> **PROBLEM SET**
A: Gather every line of the records that contains the string "CoreMatchers와", matching case exactly.
B: Carry on the focal conic domains text from the point where it stops.

··· DOCUMENT EXCERPT ···

Controllably patterned smectics: Using topography to assemble arrays of focal conic domains

Presenter: Daniel Beller (University of Pennsylvania, Dept. of Physics & Astronomy)

Co-authors: Apiradee Honglawan (University of Pennsylvania, Dept. of Chemical and Biomolecular Engineering), Marcello Cavallaro, Jr. (University of Pennsylvania, Dept. of Materials Science and Engineering), Randall D. Kamien (University of Pennsylvania, Dept. of Physics & Astronomy), Kathleen J. Stebe (University of Pennsylvania, Dept. of Materials Science and Engineering), Shu Yang (University of Pennsylvania, Dept. of Chemical and Biomolecular Engineering and Dept. of Materials Science and Engineering)

··· GIVEN DATA ···

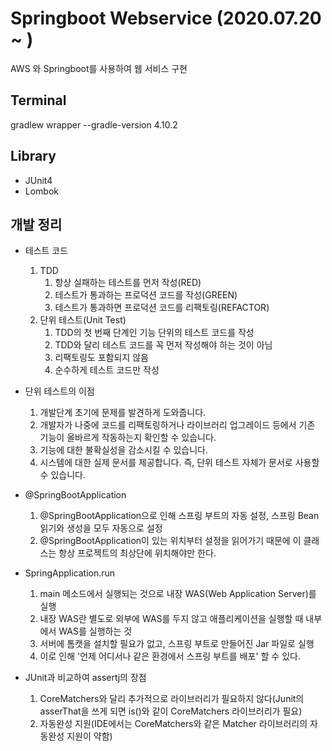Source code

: # Springboot Webservice (2020.07.20 ~ )
AWS 와 Springboot를 사용하여 웹 서비스 구현

## Terminal
gradlew wrapper --gradle-version 4.10.2

## Library
* JUnit4
* Lombok

## 개발 정리
* 테스트 코드
    1. TDD
        1. 항상 실패하는 테스트를 먼저 작성(RED)
        2. 테스트가 통과하는 프로덕션 코드를 작성(GREEN)
        3. 테스트가 통과하면 프로덕션 코드를 리팩토링(REFACTOR)
    2. 단위 테스트(Unit Test)
        1. TDD의 첫 번째 단계인 기능 단위의 테스트 코드를 작성
        2. TDD와 달리 테스트 코드를 꼭 먼저 작성해야 하는 것이 아님
        3. 리팩토링도 포함되지 않음
        4. 순수하게 테스트 코드만 작성
        
* 단위 테스트의 이점
    1. 개발단계 초기에 문제를 발견하게 도와줍니다.
    2. 개발자가 나중에 코드를 리팩토링하거나 라이브러리 업그레이드 등에서 기존 기능이 올바르게 작동하는지 확인할 수 있습니다.
    3. 기능에 대한 불확실성을 감소시킬 수 있습니다.
    4. 시스템에 대한 실제 문서를 제공합니다. 즉, 단위 테스트 자체가 문서로 사용할 수 있습니다.
    
* @SpringBootApplication
    1. @SpringBootApplication으로 인해 스프링 부트의 자동 설정, 스프링 Bean 읽기와 생성을 모두 자동으로 설정
    2. @SpringBootApplication이 있는 위치부터 설정을 읽어가기 때문에 이 클래스는 항상 프로젝트의 최상단에 위치해야만 한다.

* SpringApplication.run
    1. main 메소드에서 실행되는 것으로 내장 WAS(Web Application Server)를 실행
    2. 내장 WAS란 별도로 외부에 WAS를 두지 않고 애플리케이션을 실행할 때 내부에서 WAS를 실행하는 것
    3. 서버에 톰캣을 설치할 필요가 없고, 스프링 부트로 만들어진 Jar 파일로 실행
    4. 이로 인해 '언제 어디서나 같은 환경에서 스프링 부트를 배포' 할 수 있다.
    
* JUnit과 비교하여 assertj의 장점
    1. CoreMatchers와 달리 추가적으로 라이브러리가 필요하지 않다(Junit의 asserThat을 쓰게 되면 is()와 같이 CoreMatchers 라이브러리가 필요)
    2. 자동완성 지원(IDE에서는 CoreMatchers와 같은 Matcher 라이브러리의 자동완성 지원이 약함)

···

> **ANSWERS TO THE PROBLEMS**
A:
    1. CoreMatchers와 달리 추가적으로 라이브러리가 필요하지 않다(Junit의 asserThat을 쓰게 되면 is()와 같이 CoreMatchers 라이브러리가 필요)
    2. 자동완성 지원(IDE에서는 CoreMatchers와 같은 Matcher 라이브러리의 자동완성 지원이 약함)

B:
Abstract

In smectic liquid crystals, the arrangement of molecules into layers frequently leads to the spontaneous formation of focal conic domains (FCDs), in which the layers organize around focal curves in the form of conic sections. Thin-film smectics permit robust self-assembly of FCD lattices, which have been studied for device applications. We investigate the influence of nontrivial confining boundary conditions – specifically, a topographically patterned substrate – on the arrangement and structure of FCDs. Topographic confinement is shown to produce controllable FCD lattices, with the patterning at the substrate propagating into the bulk. When topographic confinement is weakened, a variety of new hierarchical FCD arrangements are observed. We study these disparate behaviors in a single theoretical picture, and discuss approaches to new theoretical challenges presented by the complicated smectic structures that join together neighboring FCDs.